# [Activity]
Rewrite the text between the lines holding "Implementing time blocking" and "### 2. Resistance to Change", inclusive, swapping every "estimates" for "projections" and leaving all else unchanged. Return only those lines.

# [Data to process]
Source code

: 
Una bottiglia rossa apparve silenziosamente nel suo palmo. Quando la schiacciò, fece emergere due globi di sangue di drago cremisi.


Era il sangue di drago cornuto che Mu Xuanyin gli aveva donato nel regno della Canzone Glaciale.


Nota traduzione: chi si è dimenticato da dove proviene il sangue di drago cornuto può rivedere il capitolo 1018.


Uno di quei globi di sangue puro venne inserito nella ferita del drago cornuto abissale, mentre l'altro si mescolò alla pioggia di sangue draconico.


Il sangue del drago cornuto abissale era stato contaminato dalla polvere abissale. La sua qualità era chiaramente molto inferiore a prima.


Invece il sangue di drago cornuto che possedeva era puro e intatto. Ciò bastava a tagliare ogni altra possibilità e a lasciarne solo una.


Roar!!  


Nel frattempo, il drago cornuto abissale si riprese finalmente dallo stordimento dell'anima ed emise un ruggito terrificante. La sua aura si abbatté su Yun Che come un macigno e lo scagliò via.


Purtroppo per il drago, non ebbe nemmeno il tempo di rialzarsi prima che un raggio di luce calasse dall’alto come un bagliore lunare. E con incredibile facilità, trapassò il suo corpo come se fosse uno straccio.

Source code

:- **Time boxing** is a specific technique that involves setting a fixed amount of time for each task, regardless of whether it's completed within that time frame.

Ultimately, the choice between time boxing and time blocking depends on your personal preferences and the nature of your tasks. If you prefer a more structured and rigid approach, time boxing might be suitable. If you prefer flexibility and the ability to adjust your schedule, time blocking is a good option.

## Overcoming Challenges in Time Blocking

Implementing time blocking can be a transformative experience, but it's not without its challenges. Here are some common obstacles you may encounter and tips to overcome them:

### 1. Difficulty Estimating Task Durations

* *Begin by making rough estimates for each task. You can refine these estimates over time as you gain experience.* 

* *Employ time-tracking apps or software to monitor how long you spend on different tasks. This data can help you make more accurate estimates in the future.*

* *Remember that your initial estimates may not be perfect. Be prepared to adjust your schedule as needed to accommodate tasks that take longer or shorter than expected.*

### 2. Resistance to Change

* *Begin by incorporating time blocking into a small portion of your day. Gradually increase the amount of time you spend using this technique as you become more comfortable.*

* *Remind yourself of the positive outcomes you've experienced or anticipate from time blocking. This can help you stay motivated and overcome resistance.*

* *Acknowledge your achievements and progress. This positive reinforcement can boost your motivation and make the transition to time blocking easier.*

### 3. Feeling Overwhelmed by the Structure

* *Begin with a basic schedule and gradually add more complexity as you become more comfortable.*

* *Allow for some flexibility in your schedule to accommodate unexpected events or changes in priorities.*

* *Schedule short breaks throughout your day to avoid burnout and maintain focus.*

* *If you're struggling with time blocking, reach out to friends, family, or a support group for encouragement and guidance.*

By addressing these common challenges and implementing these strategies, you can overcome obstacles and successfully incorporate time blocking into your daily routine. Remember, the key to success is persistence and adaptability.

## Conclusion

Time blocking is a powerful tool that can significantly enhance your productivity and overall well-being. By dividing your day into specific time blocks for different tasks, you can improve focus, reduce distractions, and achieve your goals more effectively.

# [Answer for this exercise]
Implementing time blocking can be a transformative experience, but it's not without its challenges. Here are some common obstacles you may encounter and tips to overcome them:

### 1. Difficulty Estimating Task Durations

* *Begin by making rough projections for each task. You can refine these projections over time as you gain experience.* 

* *Employ time-tracking apps or software to monitor how long you spend on different tasks. This data can help you make more accurate projections in the future.*

* *Remember that your initial projections may not be perfect. Be prepared to adjust your schedule as needed to accommodate tasks that take longer or shorter than expected.*

### 2. Resistance to Change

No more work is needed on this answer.